Messaging Over IPv6 Headers

elias miles writes "A guy from the Swiss Unix Users Group made a cool utility that lets you chat over IPv6 packet headers. Not useful, but it's a nice hack. Read the article and download joe 6 pack."

4 of 70 comments (clear)

  1. Why not make this broadcast public keys? by Anonymous Coward · · Score: 5, Interesting

    As in the "radio stations" which broadcast some OTP numbers / instructions for spies / whatever, why not make this broadcast public keys of those whom you know along with your normal traffic. Then you could run a modified Joe Sixpack in the background and gather the keys that way.

    Or broadcast DNS information (suitably protected), creating a distributed naming service without DNS servers :-)

    The motivation behind broadcasting is that if all the rest of the world is against you, your odds are so small that you will lose. But if the bad guys only get like 1 % of the rest of the world, you have a chance of winning. Supermegaprobabilisticexpialidocius!

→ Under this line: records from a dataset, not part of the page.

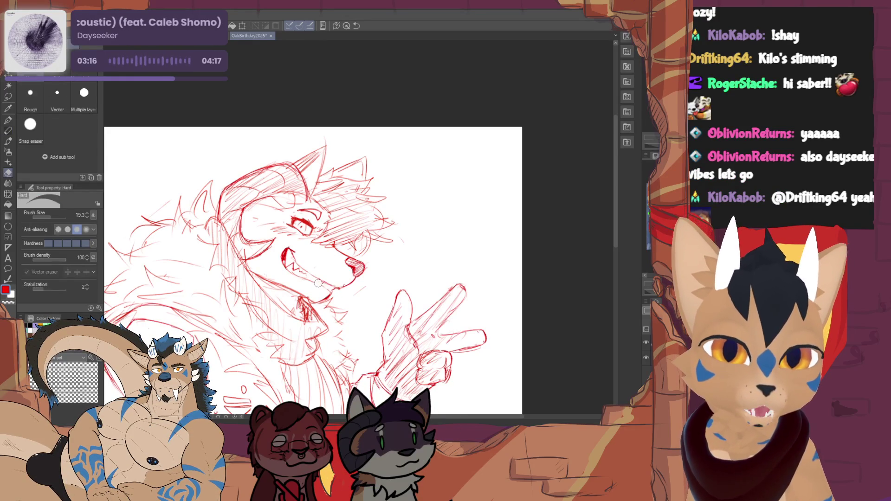
{"action": "key", "text": "p"}
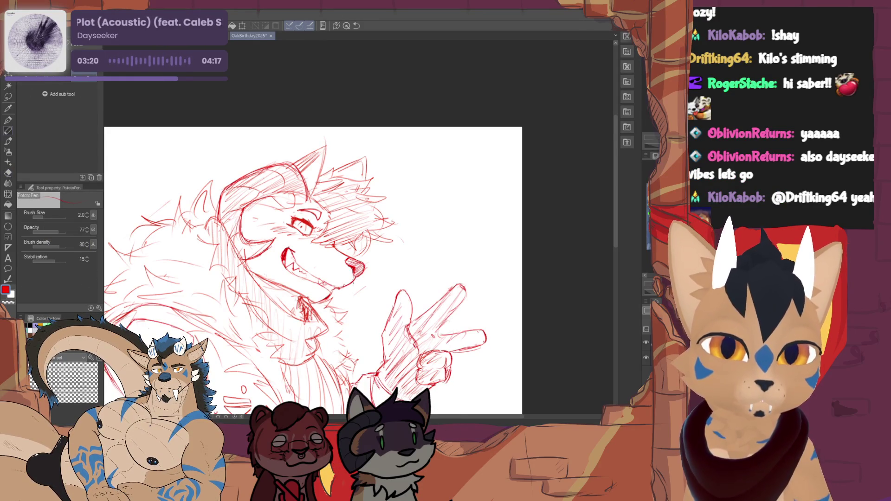
{"action": "mouse_move", "coordinate": [325, 278]}
{"action": "left_mouse_down"}
{"action": "mouse_move", "coordinate": [338, 220]}
{"action": "mouse_move", "coordinate": [376, 211]}
{"action": "mouse_move", "coordinate": [336, 228]}
{"action": "left_mouse_up"}
{"action": "key", "text": "ctrl+t"}
{"action": "mouse_move", "coordinate": [517, 186]}
{"action": "left_mouse_down"}
{"action": "mouse_move", "coordinate": [516, 210]}
{"action": "mouse_move", "coordinate": [529, 173]}
{"action": "left_mouse_up"}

  2. Covert Channel by espo812 · · Score: 5, Interesting

    This is known as a covert channel. Depending on what is going on this is useful or a security risk. For example, an employee could smuggle out data from a network possibly under the radar of most IDSes and the eyes of net admins. Replace employee with political prisioner, or spy, or whathave you.

    --

    espo
    1. Re:Covert Channel by cdemon6 · · Score: 4, Interesting

      >>> This is known as a covert channel. Depending on what is going on this is useful or a security risk.

      The german ct magazine had a working hack about a year ago which allowed network io over dsn query headers and could circumvent firewalls. Sounds like this might be pretty much the same problem, and i consider it a rather serious one because io based on such techniques may be slow because the is much more overhead than data per packet, but it *is* working and i don't know of any firewall which could prevent this. please correct me if i'm wrong in this point, of course ;)

  3. No need for destination options by xYoni69x · · Score: 4, Interesting

    The Joe 6 Pack uses IPv6 destination options to specify a special option that contains the chat message...
    The actual IPv6 packet being sent is an ICMPv6 echo-reply packet that seems to contain all nulls.
    This makes the destination option seem a bit redundant...
    You could implement this using nothing but ICMP (over either IPv4 or IPv6).

    In the ICMP echo data, build some kind of header:

    (4 bytes) magic identifier, i.e. 0xBAADF00D
    (n bytes) message
    (4 bytes) CRC-32 checksum of the previous n+4 bytes


    The CRC-32 checksum is there to differentiate between "chat-pings" and "real pings".

    I started to implement this as a special ping program (so you could do something like ping 1.2.3.4 --msg hi!) and maybe will finish it when I'm less busy.